J’ai lu la belle lettre de Mme Scaliger à la nièce. Nous sommes dans un furieux embarras : si Mlle Dumesnil est ivre, adieu le rôle de Statira. Si elle n’est pas ivre, elle sera sublime. Mademoiselle Clairon, vous refusez Olympie ! mais vraiment vous n’êtes pas trop faite pour Olympie, et cependant il n’y a que vous, car on dit que cette Dubois est une grande marionnette, et que Mlle Hus n’est qu’une grande catin. Tirez-vous de là, mes anges ; vous serez bien habiles avec ces demoiselles de coulisses.

Et ma tracasserie avec cet animal de Gui Duchesne ? Vous ne me l’avez jamais mise au net. Encore une fois, je ne crois pas avoir fait un don positif à Gui Duchesne ; et je voudrais savoir précisément de quel degré est ma sottise. Sot homme est celui qui se laisse duper. Oh ! oh ! mes anges, mon cœur n’est accessible à l’amitié que pour vous seuls ; il est dur comme le pot de fer pour tout le reste ; il n’y a que pour vous qu’il sache s’attendrir.
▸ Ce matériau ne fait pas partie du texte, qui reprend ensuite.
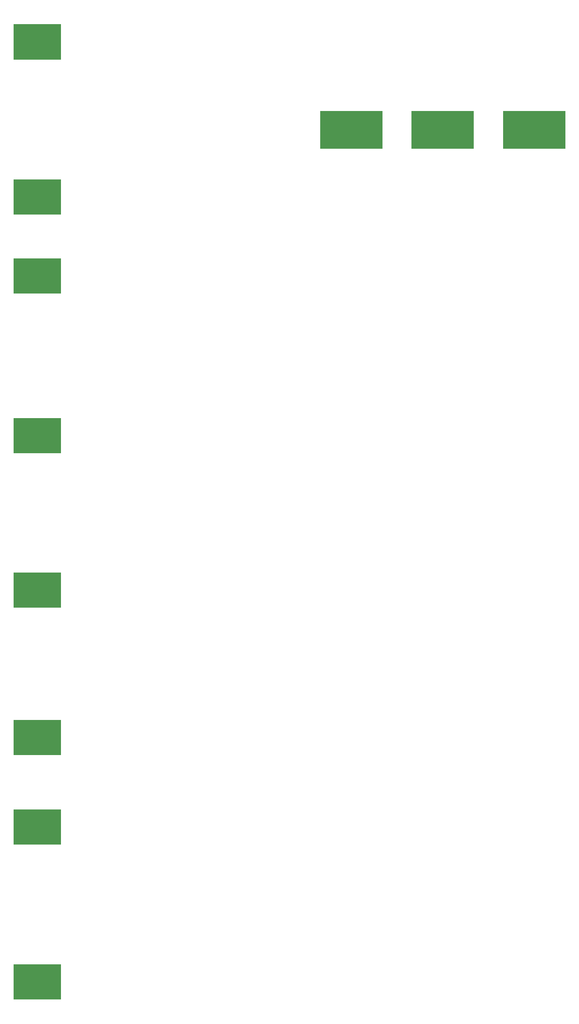
<source format=gbr>
%TF.GenerationSoftware,Altium Limited,Altium Designer,21.6.4 (81)*%
G04 Layer_Color=16711935*
%FSLAX43Y43*%
%MOMM*%
%TF.SameCoordinates,A962B9D3-E780-4B03-8A10-E236CC36F35F*%
%TF.FilePolarity,Positive*%
%TF.FileFunction,Other,Mechanical_5*%
%TF.Part,Single*%
G01*
G75*
G36*
X92587Y6043D02*
X101663D01*
Y12825D01*
X92587D01*
Y6043D01*
D02*
G37*
G36*
Y35965D02*
X101663D01*
Y42747D01*
X92587D01*
Y35965D01*
D02*
G37*
G36*
Y53234D02*
X101663D01*
Y60016D01*
X92587D01*
Y53234D01*
D02*
G37*
G36*
Y81710D02*
X101663D01*
Y88492D01*
X92587D01*
Y81710D01*
D02*
G37*
G36*
Y111463D02*
X101663D01*
Y118245D01*
X92587D01*
Y111463D01*
D02*
G37*
G36*
Y142319D02*
X101663D01*
Y149101D01*
X92587D01*
Y142319D01*
D02*
G37*
G36*
Y157544D02*
X101663D01*
Y164326D01*
X92587D01*
Y157544D01*
D02*
G37*
G36*
Y187470D02*
X101663D01*
Y194252D01*
X92587D01*
Y187470D01*
D02*
G37*
G36*
X163716Y170282D02*
X151728D01*
Y177546D01*
X163716D01*
Y170282D01*
D02*
G37*
G36*
X181369D02*
X169381D01*
Y177546D01*
X181369D01*
Y170282D01*
D02*
G37*
G36*
X199022D02*
X187034D01*
Y177546D01*
X199022D01*
Y170282D01*
D02*
G37*
%TF.MD5,1f6e4d17c1ea0c77f5c833205adb9e4e*%
M02*

</source>
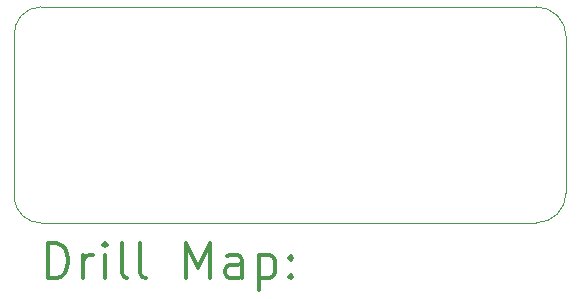
<source format=gbr>
%FSLAX45Y45*%
G04 Gerber Fmt 4.5, Leading zero omitted, Abs format (unit mm)*
G04 Created by KiCad (PCBNEW (5.1.12)-1) date 2022-02-05 21:04:31*
%MOMM*%
%LPD*%
G01*
G04 APERTURE LIST*
%TA.AperFunction,Profile*%
%ADD10C,0.050000*%
%TD*%
%ADD11C,0.200000*%
%ADD12C,0.300000*%
G04 APERTURE END LIST*
D10*
X16052800Y-7289800D02*
G75*
G02*
X16306800Y-7543800I0J-254000D01*
G01*
X16306800Y-8864600D02*
G75*
G02*
X16052800Y-9118600I-254000J0D01*
G01*
X16306800Y-8864600D02*
X16306800Y-7543800D01*
X11634598Y-7543645D02*
G75*
G02*
X11861800Y-7289800I227202J25245D01*
G01*
X11861800Y-9120007D02*
G75*
G02*
X11633200Y-8915400I0J230007D01*
G01*
X11861800Y-9120007D02*
X16052800Y-9118600D01*
X11861800Y-7289800D02*
X16052800Y-7289800D01*
X11633200Y-8915400D02*
X11634598Y-7543645D01*
D11*
D12*
X11917128Y-9588221D02*
X11917128Y-9288221D01*
X11988557Y-9288221D01*
X12031414Y-9302507D01*
X12059986Y-9331078D01*
X12074271Y-9359650D01*
X12088557Y-9416793D01*
X12088557Y-9459650D01*
X12074271Y-9516793D01*
X12059986Y-9545364D01*
X12031414Y-9573935D01*
X11988557Y-9588221D01*
X11917128Y-9588221D01*
X12217128Y-9588221D02*
X12217128Y-9388221D01*
X12217128Y-9445364D02*
X12231414Y-9416793D01*
X12245700Y-9402507D01*
X12274271Y-9388221D01*
X12302843Y-9388221D01*
X12402843Y-9588221D02*
X12402843Y-9388221D01*
X12402843Y-9288221D02*
X12388557Y-9302507D01*
X12402843Y-9316793D01*
X12417128Y-9302507D01*
X12402843Y-9288221D01*
X12402843Y-9316793D01*
X12588557Y-9588221D02*
X12559986Y-9573935D01*
X12545700Y-9545364D01*
X12545700Y-9288221D01*
X12745700Y-9588221D02*
X12717128Y-9573935D01*
X12702843Y-9545364D01*
X12702843Y-9288221D01*
X13088557Y-9588221D02*
X13088557Y-9288221D01*
X13188557Y-9502507D01*
X13288557Y-9288221D01*
X13288557Y-9588221D01*
X13559986Y-9588221D02*
X13559986Y-9431078D01*
X13545700Y-9402507D01*
X13517128Y-9388221D01*
X13459986Y-9388221D01*
X13431414Y-9402507D01*
X13559986Y-9573935D02*
X13531414Y-9588221D01*
X13459986Y-9588221D01*
X13431414Y-9573935D01*
X13417128Y-9545364D01*
X13417128Y-9516793D01*
X13431414Y-9488221D01*
X13459986Y-9473935D01*
X13531414Y-9473935D01*
X13559986Y-9459650D01*
X13702843Y-9388221D02*
X13702843Y-9688221D01*
X13702843Y-9402507D02*
X13731414Y-9388221D01*
X13788557Y-9388221D01*
X13817128Y-9402507D01*
X13831414Y-9416793D01*
X13845700Y-9445364D01*
X13845700Y-9531078D01*
X13831414Y-9559650D01*
X13817128Y-9573935D01*
X13788557Y-9588221D01*
X13731414Y-9588221D01*
X13702843Y-9573935D01*
X13974271Y-9559650D02*
X13988557Y-9573935D01*
X13974271Y-9588221D01*
X13959986Y-9573935D01*
X13974271Y-9559650D01*
X13974271Y-9588221D01*
X13974271Y-9402507D02*
X13988557Y-9416793D01*
X13974271Y-9431078D01*
X13959986Y-9416793D01*
X13974271Y-9402507D01*
X13974271Y-9431078D01*
M02*

</source>
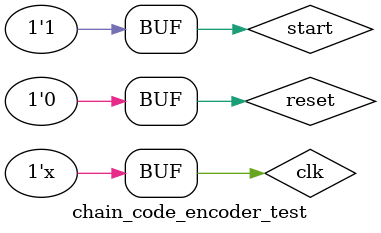
<source format=v>
`timescale 1ns / 1ps

module chain_code_encoder_test;

	// Inputs
	reg reset;
	reg clk;
	reg start;

	// Outputs
	wire [7:0] code;
	wire done;
	wire error;
	wire [8:0] perimeter;
	wire [11:0] area;
	wire [5:0] startX;
	wire [5:0] startY;

	// Instantiate the Unit Under Test (UUT)
	chain_code_encoder uut (
		.reset(reset), 
		.clk(clk), 
		.start(start), 
		.code(code), 
		.done(done), 
		.error(error), 
		.perimeter(perimeter), 
		.area(area), 
		.startX(startX), 
		.startY(startY)
	);
	
	always #1 clk = ~clk;

	initial begin
		reset = 0;
		clk = 0;
		start = 1;
	end
	  
endmodule


</source>
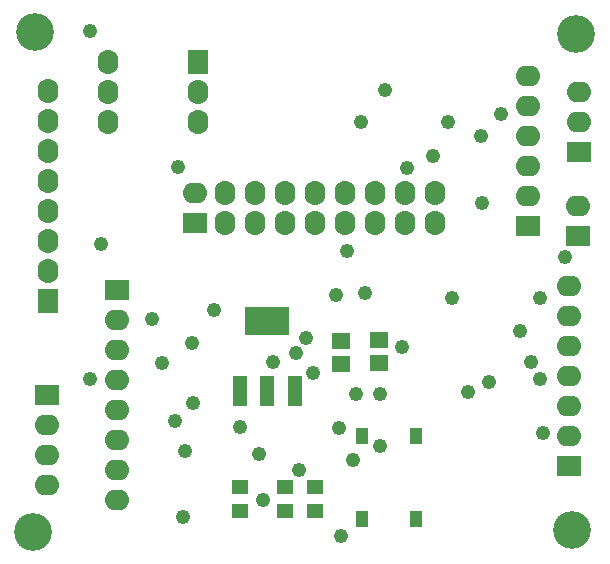
<source format=gts>
G04*
G04 #@! TF.GenerationSoftware,Altium Limited,Altium Designer,22.10.1 (41)*
G04*
G04 Layer_Color=8388736*
%FSTAX24Y24*%
%MOIN*%
G70*
G04*
G04 #@! TF.SameCoordinates,17841630-244F-4CFE-80E3-D5873E1B35FB*
G04*
G04*
G04 #@! TF.FilePolarity,Negative*
G04*
G01*
G75*
%ADD20R,0.0580X0.0474*%
%ADD21R,0.0631X0.0552*%
%ADD22R,0.0395X0.0552*%
%ADD23R,0.0473X0.1024*%
%ADD24R,0.1457X0.0961*%
%ADD25R,0.0830X0.0680*%
%ADD26O,0.0680X0.0830*%
%ADD27O,0.0830X0.0680*%
%ADD28R,0.0830X0.0680*%
%ADD29O,0.0830X0.0680*%
%ADD30R,0.0680X0.0830*%
%ADD31C,0.0480*%
%ADD32C,0.1261*%
D20*
X03935Y03335D02*
D03*
Y03415D02*
D03*
X03685Y03335D02*
D03*
Y03415D02*
D03*
X03835Y03335D02*
D03*
Y03415D02*
D03*
D21*
X041474Y039026D02*
D03*
Y038278D02*
D03*
X0402Y038998D02*
D03*
Y03825D02*
D03*
D22*
X0427Y033072D02*
D03*
Y035828D02*
D03*
X0409Y033072D02*
D03*
Y035828D02*
D03*
D23*
X036844Y037331D02*
D03*
X03775D02*
D03*
X038656D02*
D03*
D24*
X03775Y039669D02*
D03*
D25*
X03535Y04295D02*
D03*
X0478Y03485D02*
D03*
D26*
X03635Y04295D02*
D03*
X03735D02*
D03*
X03835D02*
D03*
X03935D02*
D03*
X04035D02*
D03*
X04135D02*
D03*
X04235D02*
D03*
X04335D02*
D03*
Y04395D02*
D03*
X04235D02*
D03*
X04135D02*
D03*
X04035D02*
D03*
X03935D02*
D03*
X03835D02*
D03*
X03735D02*
D03*
X03635D02*
D03*
X03545Y0473D02*
D03*
Y0463D02*
D03*
X03245Y0483D02*
D03*
Y0473D02*
D03*
Y0463D02*
D03*
X03045Y04735D02*
D03*
Y04635D02*
D03*
Y04535D02*
D03*
Y04435D02*
D03*
Y04335D02*
D03*
Y04235D02*
D03*
Y04135D02*
D03*
D27*
X03535Y04395D02*
D03*
X0478Y04085D02*
D03*
Y03985D02*
D03*
Y03885D02*
D03*
Y03785D02*
D03*
Y03685D02*
D03*
Y03585D02*
D03*
D28*
X0481Y0425D02*
D03*
X0304Y0372D02*
D03*
X04815Y0453D02*
D03*
X03275Y0407D02*
D03*
X04645Y04285D02*
D03*
D29*
X0481Y0435D02*
D03*
X0304Y0362D02*
D03*
Y0352D02*
D03*
Y0342D02*
D03*
X04815Y0473D02*
D03*
Y0463D02*
D03*
X03275Y0337D02*
D03*
Y0347D02*
D03*
Y0357D02*
D03*
Y0367D02*
D03*
Y0377D02*
D03*
Y0387D02*
D03*
Y0397D02*
D03*
X04645Y04385D02*
D03*
Y04485D02*
D03*
Y04585D02*
D03*
Y04685D02*
D03*
Y04785D02*
D03*
D30*
X03545Y0483D02*
D03*
X03045Y04035D02*
D03*
D31*
X03905Y0391D02*
D03*
X0387Y0386D02*
D03*
X0388Y0347D02*
D03*
X03185Y03775D02*
D03*
X0376Y0337D02*
D03*
X0402Y0325D02*
D03*
X03795Y0383D02*
D03*
X03596Y04003D02*
D03*
X041Y0406D02*
D03*
X0404Y042D02*
D03*
X04005Y04055D02*
D03*
X03525Y03895D02*
D03*
X04225Y0388D02*
D03*
X04695Y03595D02*
D03*
X04515Y03765D02*
D03*
X04445Y0373D02*
D03*
X04685Y03775D02*
D03*
X04655Y03829D02*
D03*
X03685Y03615D02*
D03*
X035Y03535D02*
D03*
X0439Y04045D02*
D03*
X0407Y03725D02*
D03*
X0415D02*
D03*
Y0355D02*
D03*
X04239Y04478D02*
D03*
X03185Y04935D02*
D03*
X0339Y03975D02*
D03*
X04617Y03935D02*
D03*
X039277Y037927D02*
D03*
X04059Y03504D02*
D03*
X04013Y0361D02*
D03*
X043255Y045155D02*
D03*
X04377Y04632D02*
D03*
X04087Y0463D02*
D03*
X04768Y04179D02*
D03*
X04554Y04656D02*
D03*
X04166Y04738D02*
D03*
X03528Y03695D02*
D03*
X044875Y04585D02*
D03*
X03747Y03525D02*
D03*
X034655Y03635D02*
D03*
X04683Y04043D02*
D03*
X04491Y0436D02*
D03*
X0322Y04223D02*
D03*
X03478Y04481D02*
D03*
X03422Y03827D02*
D03*
X03494Y03314D02*
D03*
D32*
X03Y0493D02*
D03*
X02995Y03265D02*
D03*
X0479Y0327D02*
D03*
X04805Y04925D02*
D03*
M02*

</source>
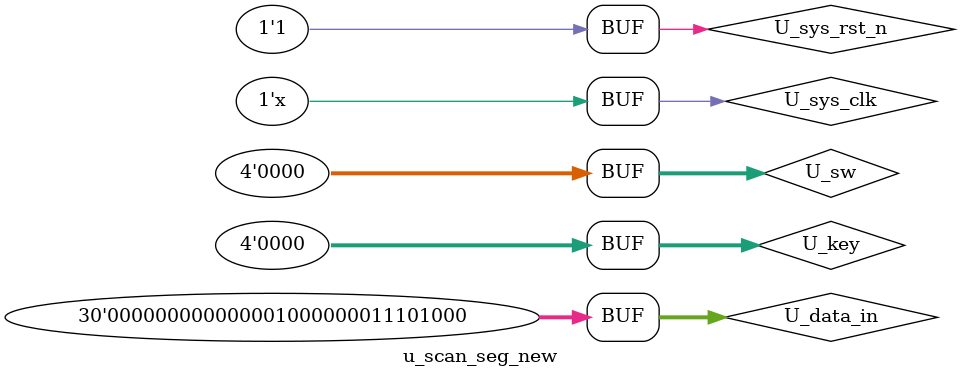
<source format=v>
`timescale 1ns/1ps

module u_scan_seg_new(
);

reg U_sys_clk;
reg[4:1] U_key;
reg[4:1] U_sw;
reg U_sys_rst_n;
reg[29:0] U_data_in;
wire[7:0] U_seg_sel;
wire[7:0] U_seg_led;

localparam CLK_PERIOD = 20;

initial
begin
    U_sys_rst_n <= 1'd0;
    U_sys_clk <= 1'd0;
    U_key <= 4'd0;
    U_sw <= 4'd0;
    U_data_in <= 30'd33_000; //测量得到的信号频率为33kHz
    #20 U_sys_rst_n <= 1'd1;
end
always#(CLK_PERIOD / 2) U_sys_clk = ~U_sys_clk;


scan_hex_7seg_top U(
    .sys_clk(U_sys_clk),
    .key(U_key),
    .sw(U_sw),
    .sys_rst_n(U_sys_rst_n),
    .data_in(U_data_in),
    .seg_sel(U_seg_sel),
    .seg_led(U_seg_led)
);


endmodule
</source>
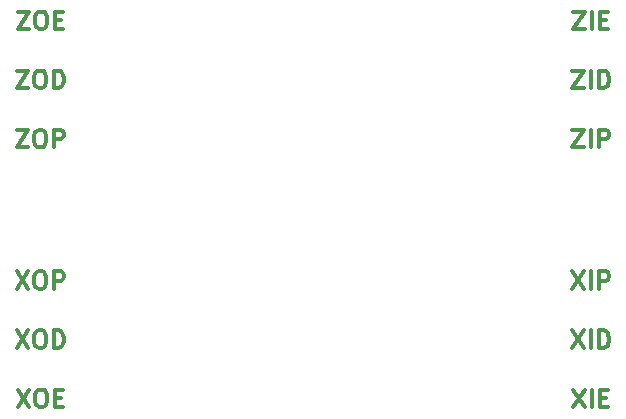
<source format=gbr>
%TF.GenerationSoftware,KiCad,Pcbnew,5.99.0+really5.1.10+dfsg1-1*%
%TF.CreationDate,2021-11-04T11:29:56+11:00*%
%TF.ProjectId,buffer,62756666-6572-42e6-9b69-6361645f7063,rev?*%
%TF.SameCoordinates,PX2faf080PY5f5e100*%
%TF.FileFunction,OtherDrawing,Comment*%
%FSLAX46Y46*%
G04 Gerber Fmt 4.6, Leading zero omitted, Abs format (unit mm)*
G04 Created by KiCad (PCBNEW 5.99.0+really5.1.10+dfsg1-1) date 2021-11-04 11:29:56*
%MOMM*%
%LPD*%
G01*
G04 APERTURE LIST*
%ADD10C,0.300000*%
G04 APERTURE END LIST*
D10*
X9764285Y13621429D02*
X10764285Y12121429D01*
X10764285Y13621429D02*
X9764285Y12121429D01*
X11621428Y13621429D02*
X11907142Y13621429D01*
X12050000Y13550000D01*
X12192857Y13407143D01*
X12264285Y13121429D01*
X12264285Y12621429D01*
X12192857Y12335715D01*
X12050000Y12192858D01*
X11907142Y12121429D01*
X11621428Y12121429D01*
X11478571Y12192858D01*
X11335714Y12335715D01*
X11264285Y12621429D01*
X11264285Y13121429D01*
X11335714Y13407143D01*
X11478571Y13550000D01*
X11621428Y13621429D01*
X12907142Y12121429D02*
X12907142Y13621429D01*
X13478571Y13621429D01*
X13621428Y13550000D01*
X13692857Y13478572D01*
X13764285Y13335715D01*
X13764285Y13121429D01*
X13692857Y12978572D01*
X13621428Y12907143D01*
X13478571Y12835715D01*
X12907142Y12835715D01*
X9835714Y3621429D02*
X10835714Y2121429D01*
X10835714Y3621429D02*
X9835714Y2121429D01*
X11692857Y3621429D02*
X11978571Y3621429D01*
X12121428Y3550000D01*
X12264285Y3407143D01*
X12335714Y3121429D01*
X12335714Y2621429D01*
X12264285Y2335715D01*
X12121428Y2192858D01*
X11978571Y2121429D01*
X11692857Y2121429D01*
X11550000Y2192858D01*
X11407142Y2335715D01*
X11335714Y2621429D01*
X11335714Y3121429D01*
X11407142Y3407143D01*
X11550000Y3550000D01*
X11692857Y3621429D01*
X12978571Y2907143D02*
X13478571Y2907143D01*
X13692857Y2121429D02*
X12978571Y2121429D01*
X12978571Y3621429D01*
X13692857Y3621429D01*
X9764285Y8621429D02*
X10764285Y7121429D01*
X10764285Y8621429D02*
X9764285Y7121429D01*
X11621428Y8621429D02*
X11907142Y8621429D01*
X12050000Y8550000D01*
X12192857Y8407143D01*
X12264285Y8121429D01*
X12264285Y7621429D01*
X12192857Y7335715D01*
X12050000Y7192858D01*
X11907142Y7121429D01*
X11621428Y7121429D01*
X11478571Y7192858D01*
X11335714Y7335715D01*
X11264285Y7621429D01*
X11264285Y8121429D01*
X11335714Y8407143D01*
X11478571Y8550000D01*
X11621428Y8621429D01*
X12907142Y7121429D02*
X12907142Y8621429D01*
X13264285Y8621429D01*
X13478571Y8550000D01*
X13621428Y8407143D01*
X13692857Y8264286D01*
X13764285Y7978572D01*
X13764285Y7764286D01*
X13692857Y7478572D01*
X13621428Y7335715D01*
X13478571Y7192858D01*
X13264285Y7121429D01*
X12907142Y7121429D01*
X9764285Y25621429D02*
X10764285Y25621429D01*
X9764285Y24121429D01*
X10764285Y24121429D01*
X11621428Y25621429D02*
X11907142Y25621429D01*
X12050000Y25550000D01*
X12192857Y25407143D01*
X12264285Y25121429D01*
X12264285Y24621429D01*
X12192857Y24335715D01*
X12050000Y24192858D01*
X11907142Y24121429D01*
X11621428Y24121429D01*
X11478571Y24192858D01*
X11335714Y24335715D01*
X11264285Y24621429D01*
X11264285Y25121429D01*
X11335714Y25407143D01*
X11478571Y25550000D01*
X11621428Y25621429D01*
X12907142Y24121429D02*
X12907142Y25621429D01*
X13478571Y25621429D01*
X13621428Y25550000D01*
X13692857Y25478572D01*
X13764285Y25335715D01*
X13764285Y25121429D01*
X13692857Y24978572D01*
X13621428Y24907143D01*
X13478571Y24835715D01*
X12907142Y24835715D01*
X9764285Y30621429D02*
X10764285Y30621429D01*
X9764285Y29121429D01*
X10764285Y29121429D01*
X11621428Y30621429D02*
X11907142Y30621429D01*
X12050000Y30550000D01*
X12192857Y30407143D01*
X12264285Y30121429D01*
X12264285Y29621429D01*
X12192857Y29335715D01*
X12050000Y29192858D01*
X11907142Y29121429D01*
X11621428Y29121429D01*
X11478571Y29192858D01*
X11335714Y29335715D01*
X11264285Y29621429D01*
X11264285Y30121429D01*
X11335714Y30407143D01*
X11478571Y30550000D01*
X11621428Y30621429D01*
X12907142Y29121429D02*
X12907142Y30621429D01*
X13264285Y30621429D01*
X13478571Y30550000D01*
X13621428Y30407143D01*
X13692857Y30264286D01*
X13764285Y29978572D01*
X13764285Y29764286D01*
X13692857Y29478572D01*
X13621428Y29335715D01*
X13478571Y29192858D01*
X13264285Y29121429D01*
X12907142Y29121429D01*
X9835714Y35621429D02*
X10835714Y35621429D01*
X9835714Y34121429D01*
X10835714Y34121429D01*
X11692857Y35621429D02*
X11978571Y35621429D01*
X12121428Y35550000D01*
X12264285Y35407143D01*
X12335714Y35121429D01*
X12335714Y34621429D01*
X12264285Y34335715D01*
X12121428Y34192858D01*
X11978571Y34121429D01*
X11692857Y34121429D01*
X11550000Y34192858D01*
X11407142Y34335715D01*
X11335714Y34621429D01*
X11335714Y35121429D01*
X11407142Y35407143D01*
X11550000Y35550000D01*
X11692857Y35621429D01*
X12978571Y34907143D02*
X13478571Y34907143D01*
X13692857Y34121429D02*
X12978571Y34121429D01*
X12978571Y35621429D01*
X13692857Y35621429D01*
X56792857Y25621429D02*
X57792857Y25621429D01*
X56792857Y24121429D01*
X57792857Y24121429D01*
X58364285Y24121429D02*
X58364285Y25621429D01*
X59078571Y24121429D02*
X59078571Y25621429D01*
X59650000Y25621429D01*
X59792857Y25550000D01*
X59864285Y25478572D01*
X59935714Y25335715D01*
X59935714Y25121429D01*
X59864285Y24978572D01*
X59792857Y24907143D01*
X59650000Y24835715D01*
X59078571Y24835715D01*
X56792857Y30621429D02*
X57792857Y30621429D01*
X56792857Y29121429D01*
X57792857Y29121429D01*
X58364285Y29121429D02*
X58364285Y30621429D01*
X59078571Y29121429D02*
X59078571Y30621429D01*
X59435714Y30621429D01*
X59650000Y30550000D01*
X59792857Y30407143D01*
X59864285Y30264286D01*
X59935714Y29978572D01*
X59935714Y29764286D01*
X59864285Y29478572D01*
X59792857Y29335715D01*
X59650000Y29192858D01*
X59435714Y29121429D01*
X59078571Y29121429D01*
X56864285Y35621429D02*
X57864285Y35621429D01*
X56864285Y34121429D01*
X57864285Y34121429D01*
X58435714Y34121429D02*
X58435714Y35621429D01*
X59150000Y34907143D02*
X59650000Y34907143D01*
X59864285Y34121429D02*
X59150000Y34121429D01*
X59150000Y35621429D01*
X59864285Y35621429D01*
X56792857Y13621429D02*
X57792857Y12121429D01*
X57792857Y13621429D02*
X56792857Y12121429D01*
X58364285Y12121429D02*
X58364285Y13621429D01*
X59078571Y12121429D02*
X59078571Y13621429D01*
X59650000Y13621429D01*
X59792857Y13550000D01*
X59864285Y13478572D01*
X59935714Y13335715D01*
X59935714Y13121429D01*
X59864285Y12978572D01*
X59792857Y12907143D01*
X59650000Y12835715D01*
X59078571Y12835715D01*
X56792857Y8621429D02*
X57792857Y7121429D01*
X57792857Y8621429D02*
X56792857Y7121429D01*
X58364285Y7121429D02*
X58364285Y8621429D01*
X59078571Y7121429D02*
X59078571Y8621429D01*
X59435714Y8621429D01*
X59650000Y8550000D01*
X59792857Y8407143D01*
X59864285Y8264286D01*
X59935714Y7978572D01*
X59935714Y7764286D01*
X59864285Y7478572D01*
X59792857Y7335715D01*
X59650000Y7192858D01*
X59435714Y7121429D01*
X59078571Y7121429D01*
X56864285Y3621429D02*
X57864285Y2121429D01*
X57864285Y3621429D02*
X56864285Y2121429D01*
X58435714Y2121429D02*
X58435714Y3621429D01*
X59150000Y2907143D02*
X59650000Y2907143D01*
X59864285Y2121429D02*
X59150000Y2121429D01*
X59150000Y3621429D01*
X59864285Y3621429D01*
M02*

</source>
Mon plus grand malheur, vous dis-je, est la mort d’Élisabeth. Je crois mon Schouvalow disgracié. On dit la paix faite entre Pierre III et Frédéric III. Ma chère Élisabeth détestait Luc, et je n’y avais pas peu contribué, et je riais dans ma barbe, car je suis un drôle de corps ; mais je ne ris plus, Mlle Clairon m’embarrasse,

  1. Cette lettre formait le commencement d’une autre qu’on a toujours imprimée sans nulle raison à la fin de 1762. (G. A.)